Written task:
Find every line in the records below that contains the word "Творец", and copy each such line.

_ _ _ _ _ _ _

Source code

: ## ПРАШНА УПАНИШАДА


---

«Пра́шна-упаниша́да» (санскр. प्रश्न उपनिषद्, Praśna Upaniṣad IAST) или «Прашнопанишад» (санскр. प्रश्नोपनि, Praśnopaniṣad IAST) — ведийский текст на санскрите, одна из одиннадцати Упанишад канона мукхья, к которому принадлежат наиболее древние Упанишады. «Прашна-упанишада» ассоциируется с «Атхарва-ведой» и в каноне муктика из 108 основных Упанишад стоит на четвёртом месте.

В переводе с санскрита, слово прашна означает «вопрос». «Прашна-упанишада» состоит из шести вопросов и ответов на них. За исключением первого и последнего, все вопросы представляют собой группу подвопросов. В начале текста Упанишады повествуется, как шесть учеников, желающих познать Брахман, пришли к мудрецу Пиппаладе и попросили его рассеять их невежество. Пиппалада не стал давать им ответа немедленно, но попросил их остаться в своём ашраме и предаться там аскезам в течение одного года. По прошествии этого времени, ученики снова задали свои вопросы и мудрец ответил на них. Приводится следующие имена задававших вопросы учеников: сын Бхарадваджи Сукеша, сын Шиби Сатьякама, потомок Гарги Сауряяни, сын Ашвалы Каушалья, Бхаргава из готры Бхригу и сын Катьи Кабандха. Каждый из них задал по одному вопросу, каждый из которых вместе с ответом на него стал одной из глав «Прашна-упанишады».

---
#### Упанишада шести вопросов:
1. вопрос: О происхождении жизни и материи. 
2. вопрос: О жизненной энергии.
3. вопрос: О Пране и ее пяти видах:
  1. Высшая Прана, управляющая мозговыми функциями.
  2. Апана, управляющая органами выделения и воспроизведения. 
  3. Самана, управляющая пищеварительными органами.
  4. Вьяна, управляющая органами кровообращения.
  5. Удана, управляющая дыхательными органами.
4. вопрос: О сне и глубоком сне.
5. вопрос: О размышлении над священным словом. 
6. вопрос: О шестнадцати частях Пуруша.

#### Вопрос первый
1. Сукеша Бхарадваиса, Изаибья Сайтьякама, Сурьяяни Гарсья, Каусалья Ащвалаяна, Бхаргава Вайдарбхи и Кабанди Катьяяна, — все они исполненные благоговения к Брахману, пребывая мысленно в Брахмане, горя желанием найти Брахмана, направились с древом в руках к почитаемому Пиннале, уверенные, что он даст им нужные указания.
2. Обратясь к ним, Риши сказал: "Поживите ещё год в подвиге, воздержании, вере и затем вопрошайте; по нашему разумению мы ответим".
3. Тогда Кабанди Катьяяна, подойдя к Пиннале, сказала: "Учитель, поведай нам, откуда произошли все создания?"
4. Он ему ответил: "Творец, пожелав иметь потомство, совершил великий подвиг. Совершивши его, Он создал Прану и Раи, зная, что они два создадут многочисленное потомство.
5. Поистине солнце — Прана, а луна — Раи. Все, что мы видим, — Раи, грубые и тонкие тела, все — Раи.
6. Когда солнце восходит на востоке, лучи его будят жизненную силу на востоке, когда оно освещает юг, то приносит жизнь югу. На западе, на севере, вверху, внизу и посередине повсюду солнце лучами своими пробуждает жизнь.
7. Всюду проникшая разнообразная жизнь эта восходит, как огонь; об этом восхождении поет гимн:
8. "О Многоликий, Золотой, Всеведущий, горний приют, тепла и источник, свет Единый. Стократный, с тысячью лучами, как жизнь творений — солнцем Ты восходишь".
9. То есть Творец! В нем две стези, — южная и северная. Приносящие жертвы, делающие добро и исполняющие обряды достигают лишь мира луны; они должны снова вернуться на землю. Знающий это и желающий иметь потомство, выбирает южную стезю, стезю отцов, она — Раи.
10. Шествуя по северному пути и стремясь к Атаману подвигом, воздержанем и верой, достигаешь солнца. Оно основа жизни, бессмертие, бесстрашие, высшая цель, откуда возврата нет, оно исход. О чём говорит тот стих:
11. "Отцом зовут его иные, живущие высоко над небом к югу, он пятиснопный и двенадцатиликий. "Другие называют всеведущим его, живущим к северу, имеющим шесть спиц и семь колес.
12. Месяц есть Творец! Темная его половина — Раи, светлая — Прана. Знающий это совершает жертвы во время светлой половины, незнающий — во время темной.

_ _ _ _ _ _ _

Finished exercise:
4. Он ему ответил: "Творец, пожелав иметь потомство, совершил великий подвиг. Совершивши его, Он создал Прану и Раи, зная, что они два создадут многочисленное потомство.
9. То есть Творец! В нем две стези, — южная и северная. Приносящие жертвы, делающие добро и исполняющие обряды достигают лишь мира луны; они должны снова вернуться на землю. Знающий это и желающий иметь потомство, выбирает южную стезю, стезю отцов, она — Раи.
12. Месяц есть Творец! Темная его половина — Раи, светлая — Прана. Знающий это совершает жертвы во время светлой половины, незнающий — во время темной.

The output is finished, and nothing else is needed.